Limb landmark coordinates:
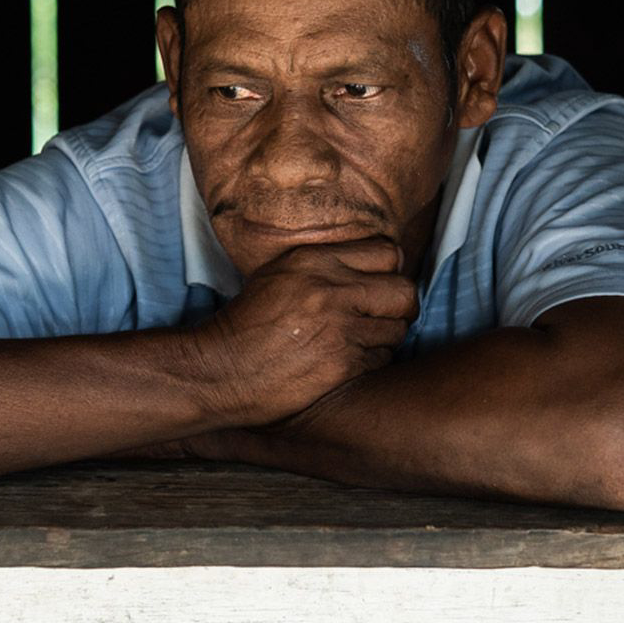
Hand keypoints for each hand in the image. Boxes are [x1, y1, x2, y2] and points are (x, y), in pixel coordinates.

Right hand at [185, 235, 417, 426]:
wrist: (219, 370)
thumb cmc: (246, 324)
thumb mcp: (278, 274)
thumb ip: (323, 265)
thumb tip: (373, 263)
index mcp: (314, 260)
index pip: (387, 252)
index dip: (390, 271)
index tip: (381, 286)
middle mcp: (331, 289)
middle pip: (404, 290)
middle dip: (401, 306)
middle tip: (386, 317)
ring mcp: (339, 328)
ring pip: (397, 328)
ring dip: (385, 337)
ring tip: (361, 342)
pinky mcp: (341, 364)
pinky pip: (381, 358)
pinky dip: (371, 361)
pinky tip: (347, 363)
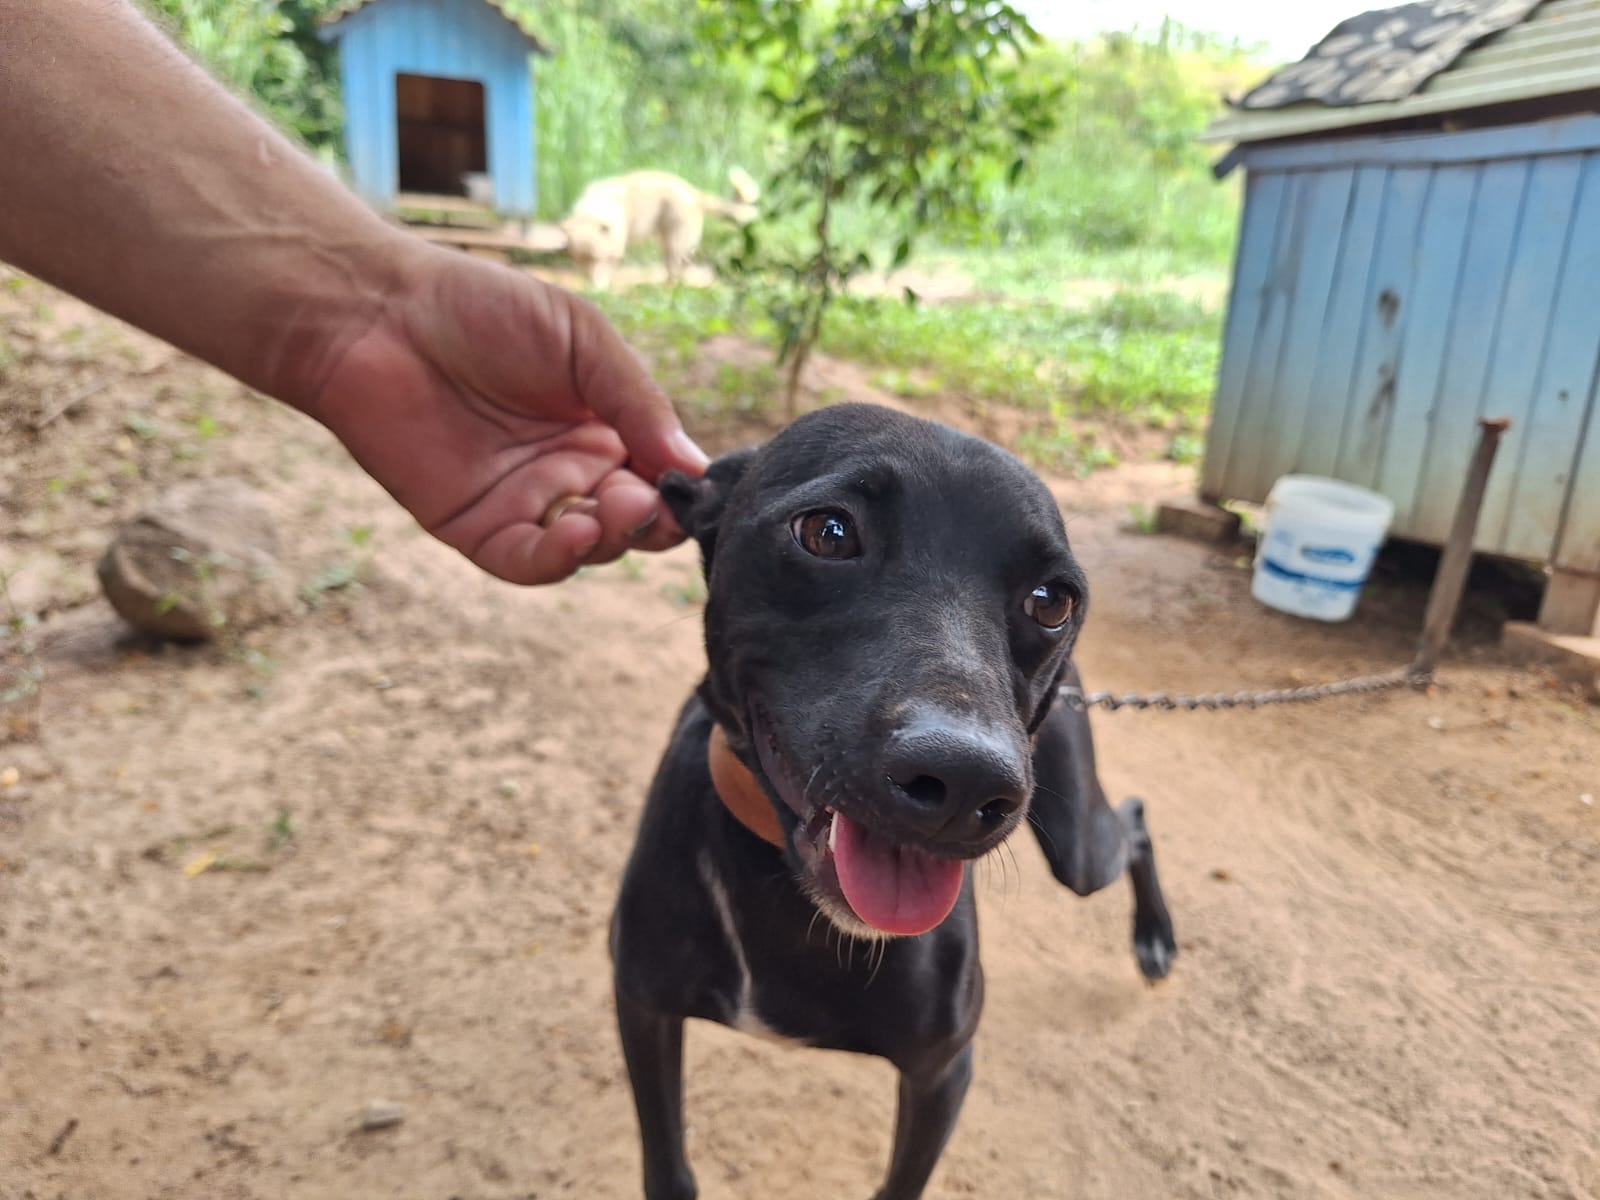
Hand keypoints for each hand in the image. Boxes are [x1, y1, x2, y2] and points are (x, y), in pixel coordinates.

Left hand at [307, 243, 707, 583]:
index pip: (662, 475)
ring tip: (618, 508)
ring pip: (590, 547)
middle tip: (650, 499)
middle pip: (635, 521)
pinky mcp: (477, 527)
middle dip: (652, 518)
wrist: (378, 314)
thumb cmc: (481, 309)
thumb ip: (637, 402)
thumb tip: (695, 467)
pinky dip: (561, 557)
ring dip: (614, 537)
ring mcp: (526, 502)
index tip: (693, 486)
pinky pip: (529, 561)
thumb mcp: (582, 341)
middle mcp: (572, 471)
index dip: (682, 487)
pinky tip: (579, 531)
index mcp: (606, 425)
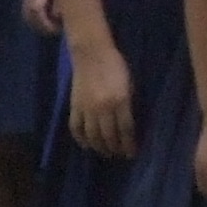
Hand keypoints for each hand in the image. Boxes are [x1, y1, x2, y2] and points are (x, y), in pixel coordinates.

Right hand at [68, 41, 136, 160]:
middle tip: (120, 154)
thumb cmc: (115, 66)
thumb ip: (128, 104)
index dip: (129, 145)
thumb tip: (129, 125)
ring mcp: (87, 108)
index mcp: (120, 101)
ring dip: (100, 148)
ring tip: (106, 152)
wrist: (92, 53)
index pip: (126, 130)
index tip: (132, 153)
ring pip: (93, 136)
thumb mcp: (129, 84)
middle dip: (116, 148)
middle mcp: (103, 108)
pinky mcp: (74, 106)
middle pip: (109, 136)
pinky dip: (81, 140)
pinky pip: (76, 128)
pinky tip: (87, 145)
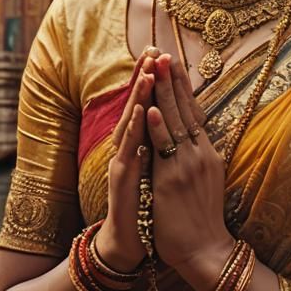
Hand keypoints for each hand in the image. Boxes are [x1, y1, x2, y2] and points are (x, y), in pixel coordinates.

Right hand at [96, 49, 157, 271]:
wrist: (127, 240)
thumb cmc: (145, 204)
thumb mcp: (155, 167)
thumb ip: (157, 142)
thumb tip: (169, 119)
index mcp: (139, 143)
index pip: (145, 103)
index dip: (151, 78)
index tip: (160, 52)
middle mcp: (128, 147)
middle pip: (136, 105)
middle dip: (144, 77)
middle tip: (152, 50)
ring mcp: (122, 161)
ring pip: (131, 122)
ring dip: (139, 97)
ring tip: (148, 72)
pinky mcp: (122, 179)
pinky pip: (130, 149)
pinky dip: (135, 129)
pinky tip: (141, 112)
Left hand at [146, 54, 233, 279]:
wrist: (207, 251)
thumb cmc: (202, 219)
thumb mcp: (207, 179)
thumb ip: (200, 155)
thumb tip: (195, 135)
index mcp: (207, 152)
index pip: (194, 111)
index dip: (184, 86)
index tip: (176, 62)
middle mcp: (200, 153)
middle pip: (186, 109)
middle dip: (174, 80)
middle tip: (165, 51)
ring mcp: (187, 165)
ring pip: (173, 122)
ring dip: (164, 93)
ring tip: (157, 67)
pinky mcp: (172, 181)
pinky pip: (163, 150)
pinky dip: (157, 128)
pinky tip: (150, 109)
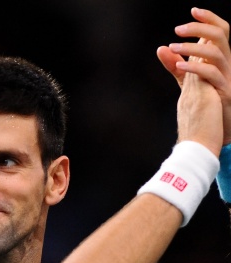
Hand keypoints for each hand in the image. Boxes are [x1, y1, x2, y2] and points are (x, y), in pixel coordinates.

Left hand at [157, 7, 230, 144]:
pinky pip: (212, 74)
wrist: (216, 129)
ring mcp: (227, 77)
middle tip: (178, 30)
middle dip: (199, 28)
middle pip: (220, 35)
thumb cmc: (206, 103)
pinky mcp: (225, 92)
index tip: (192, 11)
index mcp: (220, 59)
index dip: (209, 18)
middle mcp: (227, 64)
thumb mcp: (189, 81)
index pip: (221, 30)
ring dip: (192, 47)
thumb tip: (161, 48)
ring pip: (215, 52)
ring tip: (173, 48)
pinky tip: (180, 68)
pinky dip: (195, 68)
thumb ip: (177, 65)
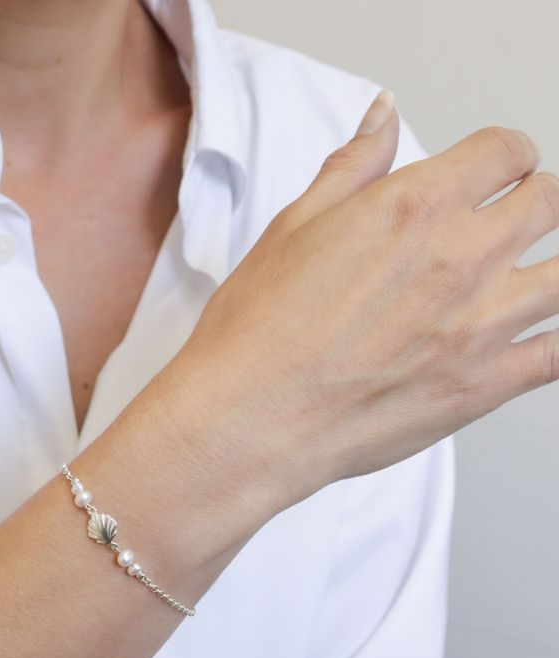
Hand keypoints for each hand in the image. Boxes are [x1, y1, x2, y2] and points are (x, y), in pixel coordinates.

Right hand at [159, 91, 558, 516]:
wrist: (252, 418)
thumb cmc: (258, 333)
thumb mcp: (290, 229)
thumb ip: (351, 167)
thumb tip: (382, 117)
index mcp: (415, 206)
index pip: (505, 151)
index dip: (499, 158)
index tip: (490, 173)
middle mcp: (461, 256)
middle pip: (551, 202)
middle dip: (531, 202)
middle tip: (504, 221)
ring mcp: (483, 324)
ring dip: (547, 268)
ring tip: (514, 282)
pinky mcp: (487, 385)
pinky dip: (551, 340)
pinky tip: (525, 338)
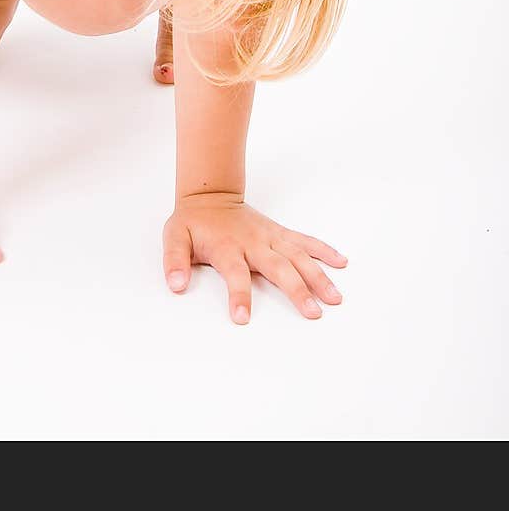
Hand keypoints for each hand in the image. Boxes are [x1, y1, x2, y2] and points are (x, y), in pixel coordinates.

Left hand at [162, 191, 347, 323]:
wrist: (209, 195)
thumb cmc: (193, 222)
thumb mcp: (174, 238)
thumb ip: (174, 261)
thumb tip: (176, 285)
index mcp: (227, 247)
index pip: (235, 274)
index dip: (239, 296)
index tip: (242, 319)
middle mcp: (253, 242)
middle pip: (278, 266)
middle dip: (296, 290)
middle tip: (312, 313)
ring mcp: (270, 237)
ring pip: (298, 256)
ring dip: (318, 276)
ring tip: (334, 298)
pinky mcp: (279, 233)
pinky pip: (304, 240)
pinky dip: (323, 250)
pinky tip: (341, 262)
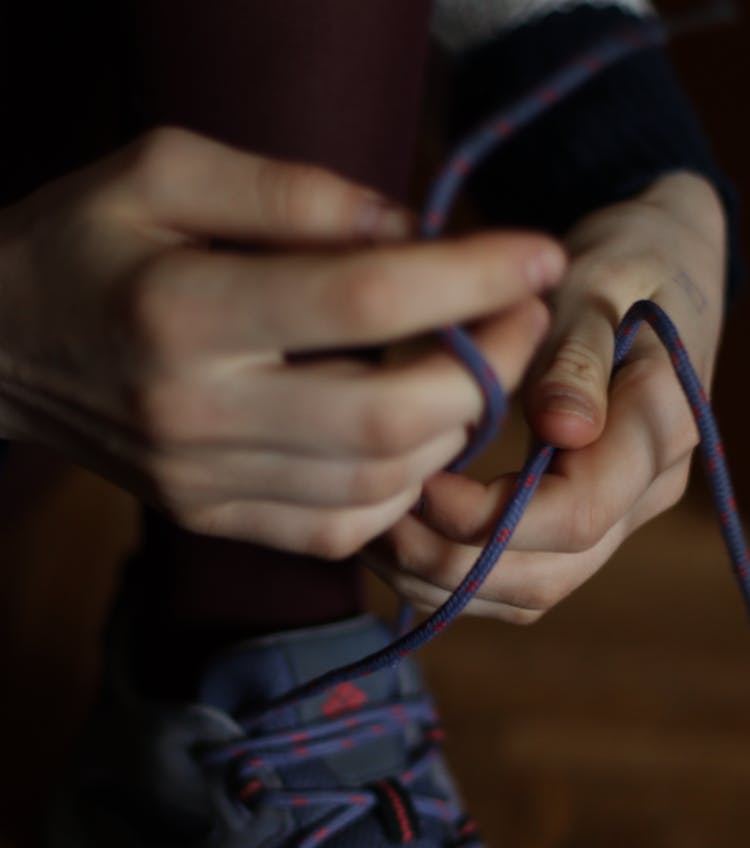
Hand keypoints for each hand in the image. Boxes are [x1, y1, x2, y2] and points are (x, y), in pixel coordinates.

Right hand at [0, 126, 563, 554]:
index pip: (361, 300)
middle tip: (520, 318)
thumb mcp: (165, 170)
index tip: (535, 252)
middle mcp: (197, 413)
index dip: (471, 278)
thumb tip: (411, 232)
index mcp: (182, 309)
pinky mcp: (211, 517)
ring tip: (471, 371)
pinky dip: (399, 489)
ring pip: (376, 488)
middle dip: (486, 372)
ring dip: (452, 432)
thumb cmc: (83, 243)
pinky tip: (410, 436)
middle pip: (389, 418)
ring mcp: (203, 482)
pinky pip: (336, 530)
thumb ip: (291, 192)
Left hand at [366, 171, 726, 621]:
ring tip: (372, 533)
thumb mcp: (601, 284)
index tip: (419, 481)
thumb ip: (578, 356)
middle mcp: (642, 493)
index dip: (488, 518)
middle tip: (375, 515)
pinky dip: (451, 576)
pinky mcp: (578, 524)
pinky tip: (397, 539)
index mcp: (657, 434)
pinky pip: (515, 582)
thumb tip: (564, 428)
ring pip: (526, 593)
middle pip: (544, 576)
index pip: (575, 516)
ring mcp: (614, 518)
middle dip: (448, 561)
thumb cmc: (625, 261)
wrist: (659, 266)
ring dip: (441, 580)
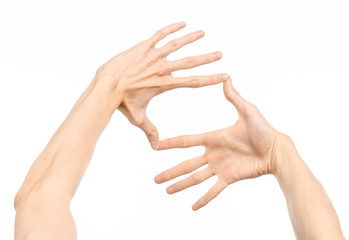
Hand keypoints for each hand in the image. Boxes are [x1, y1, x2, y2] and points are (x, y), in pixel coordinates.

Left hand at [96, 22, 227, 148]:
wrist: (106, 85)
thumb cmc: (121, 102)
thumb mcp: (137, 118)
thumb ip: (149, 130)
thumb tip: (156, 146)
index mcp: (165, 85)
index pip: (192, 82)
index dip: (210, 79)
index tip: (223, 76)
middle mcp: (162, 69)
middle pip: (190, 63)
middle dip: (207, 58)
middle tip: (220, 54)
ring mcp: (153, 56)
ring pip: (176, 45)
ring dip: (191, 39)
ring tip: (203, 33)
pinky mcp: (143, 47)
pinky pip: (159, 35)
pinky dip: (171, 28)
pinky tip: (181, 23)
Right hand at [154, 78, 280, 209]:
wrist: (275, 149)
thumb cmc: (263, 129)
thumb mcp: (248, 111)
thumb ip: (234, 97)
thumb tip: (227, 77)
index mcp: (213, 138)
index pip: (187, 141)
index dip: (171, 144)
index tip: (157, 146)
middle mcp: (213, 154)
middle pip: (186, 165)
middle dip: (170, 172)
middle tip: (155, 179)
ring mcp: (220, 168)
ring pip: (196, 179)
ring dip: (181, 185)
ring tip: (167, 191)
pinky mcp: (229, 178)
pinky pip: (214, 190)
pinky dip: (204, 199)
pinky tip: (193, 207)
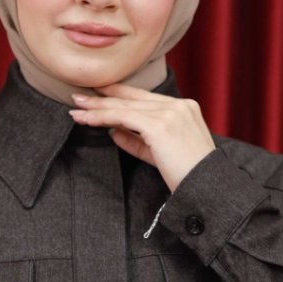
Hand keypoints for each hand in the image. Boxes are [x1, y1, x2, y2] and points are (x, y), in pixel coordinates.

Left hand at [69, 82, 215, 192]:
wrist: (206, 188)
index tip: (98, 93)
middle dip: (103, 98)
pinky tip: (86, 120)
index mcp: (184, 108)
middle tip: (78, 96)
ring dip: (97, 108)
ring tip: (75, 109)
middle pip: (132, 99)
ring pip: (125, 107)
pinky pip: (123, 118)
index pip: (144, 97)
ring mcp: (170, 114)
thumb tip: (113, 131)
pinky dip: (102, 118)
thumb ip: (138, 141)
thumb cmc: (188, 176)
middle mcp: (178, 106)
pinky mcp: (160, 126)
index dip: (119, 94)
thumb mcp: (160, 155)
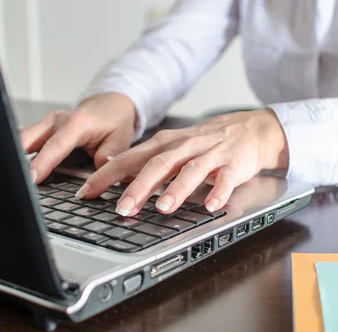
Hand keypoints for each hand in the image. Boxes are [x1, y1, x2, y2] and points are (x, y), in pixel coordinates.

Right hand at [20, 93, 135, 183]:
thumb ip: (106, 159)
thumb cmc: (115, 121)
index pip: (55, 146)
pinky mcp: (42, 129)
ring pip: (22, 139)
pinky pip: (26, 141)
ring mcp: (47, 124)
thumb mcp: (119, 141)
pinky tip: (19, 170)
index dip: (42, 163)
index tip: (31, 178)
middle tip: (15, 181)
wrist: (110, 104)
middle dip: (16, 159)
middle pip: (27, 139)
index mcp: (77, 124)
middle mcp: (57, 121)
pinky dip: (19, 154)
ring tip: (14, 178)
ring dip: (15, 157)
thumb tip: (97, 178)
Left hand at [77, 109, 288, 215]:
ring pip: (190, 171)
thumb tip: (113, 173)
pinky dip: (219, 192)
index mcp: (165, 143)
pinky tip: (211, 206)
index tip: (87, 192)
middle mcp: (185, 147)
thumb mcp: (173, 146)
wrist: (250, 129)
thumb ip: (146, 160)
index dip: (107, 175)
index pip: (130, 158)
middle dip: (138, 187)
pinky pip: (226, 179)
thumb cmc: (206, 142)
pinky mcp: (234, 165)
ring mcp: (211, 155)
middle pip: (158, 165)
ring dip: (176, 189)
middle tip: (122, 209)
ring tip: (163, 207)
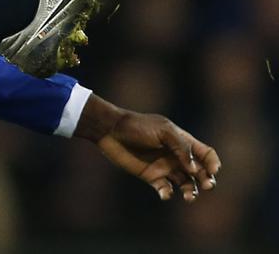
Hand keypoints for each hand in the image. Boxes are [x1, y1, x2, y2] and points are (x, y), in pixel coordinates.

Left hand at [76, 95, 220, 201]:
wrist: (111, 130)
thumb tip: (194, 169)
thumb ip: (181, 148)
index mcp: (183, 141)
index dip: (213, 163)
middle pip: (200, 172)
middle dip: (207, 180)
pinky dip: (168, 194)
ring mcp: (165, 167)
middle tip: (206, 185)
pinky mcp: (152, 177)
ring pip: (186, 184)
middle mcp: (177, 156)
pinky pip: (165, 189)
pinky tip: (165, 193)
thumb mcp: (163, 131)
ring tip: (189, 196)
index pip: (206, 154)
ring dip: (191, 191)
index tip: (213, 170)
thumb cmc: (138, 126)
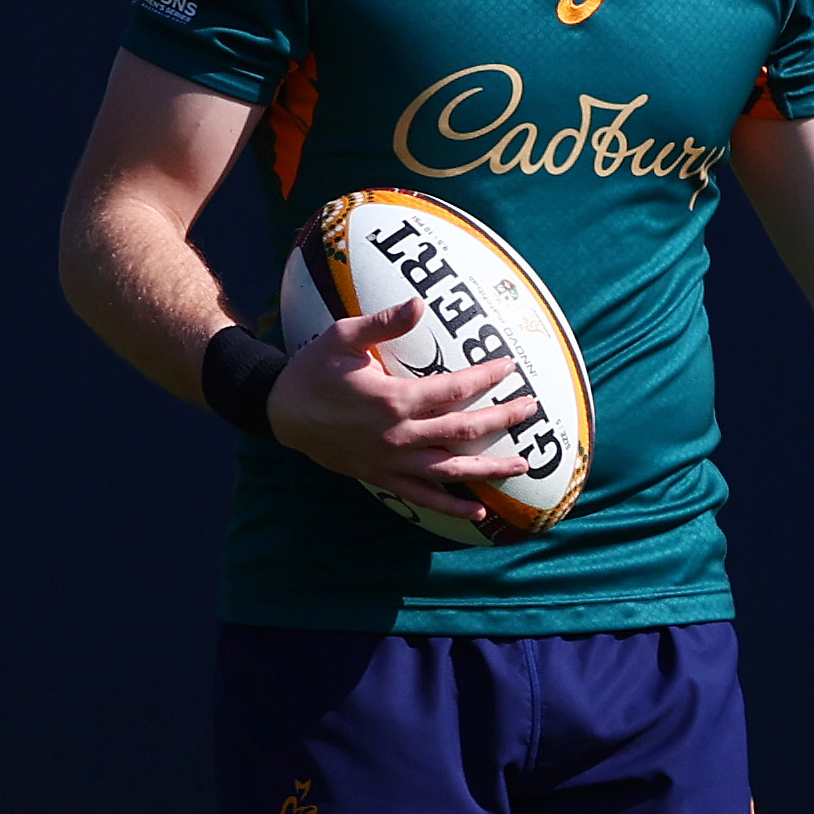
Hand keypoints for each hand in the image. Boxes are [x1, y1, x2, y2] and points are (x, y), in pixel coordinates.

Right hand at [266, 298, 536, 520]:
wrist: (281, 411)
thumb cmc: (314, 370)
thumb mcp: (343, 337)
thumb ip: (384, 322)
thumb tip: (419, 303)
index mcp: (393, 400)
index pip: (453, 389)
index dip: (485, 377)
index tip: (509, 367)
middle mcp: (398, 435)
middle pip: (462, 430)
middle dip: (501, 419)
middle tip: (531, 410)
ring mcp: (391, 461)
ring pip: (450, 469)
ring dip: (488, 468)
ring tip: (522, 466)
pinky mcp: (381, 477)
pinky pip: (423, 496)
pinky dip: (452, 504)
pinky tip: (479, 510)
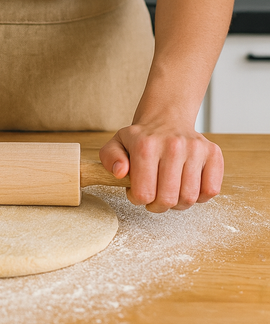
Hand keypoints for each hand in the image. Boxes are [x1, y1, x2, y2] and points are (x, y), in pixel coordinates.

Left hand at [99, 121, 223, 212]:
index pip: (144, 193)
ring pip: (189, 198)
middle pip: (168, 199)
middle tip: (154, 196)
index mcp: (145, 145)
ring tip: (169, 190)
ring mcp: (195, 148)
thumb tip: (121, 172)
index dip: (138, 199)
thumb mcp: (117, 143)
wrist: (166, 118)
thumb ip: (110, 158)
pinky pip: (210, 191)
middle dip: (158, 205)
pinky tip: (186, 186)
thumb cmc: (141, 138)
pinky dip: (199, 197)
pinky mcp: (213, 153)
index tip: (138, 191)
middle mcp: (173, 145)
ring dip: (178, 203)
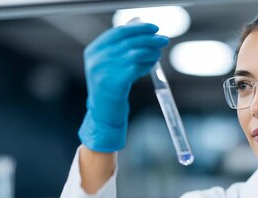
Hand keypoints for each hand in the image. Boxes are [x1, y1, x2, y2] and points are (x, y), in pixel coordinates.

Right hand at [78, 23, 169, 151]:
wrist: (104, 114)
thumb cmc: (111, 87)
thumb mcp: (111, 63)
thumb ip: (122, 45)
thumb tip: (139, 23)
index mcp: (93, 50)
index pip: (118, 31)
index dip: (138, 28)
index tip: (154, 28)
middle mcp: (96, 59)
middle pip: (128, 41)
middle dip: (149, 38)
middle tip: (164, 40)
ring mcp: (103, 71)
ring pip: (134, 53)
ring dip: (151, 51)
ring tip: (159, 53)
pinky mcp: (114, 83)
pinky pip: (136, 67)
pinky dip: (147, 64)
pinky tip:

### THE PROBLEM
For the word "Right", find every line in the data that holds it and copy that line.

### SOLUTION
Right hand at [185, 235, 417, 426]:
Right hand at [68, 41, 136, 160]:
Right hand at [96, 49, 157, 271]:
Right hand at [159, 91, 558, 516]:
Right hand at [0, 126, 563, 554]:
Right hand at [154, 78, 280, 209]:
Right hand at [20, 93, 135, 183]:
Right hand at [266, 298, 536, 520]:
Right hand at [78, 23, 169, 151]:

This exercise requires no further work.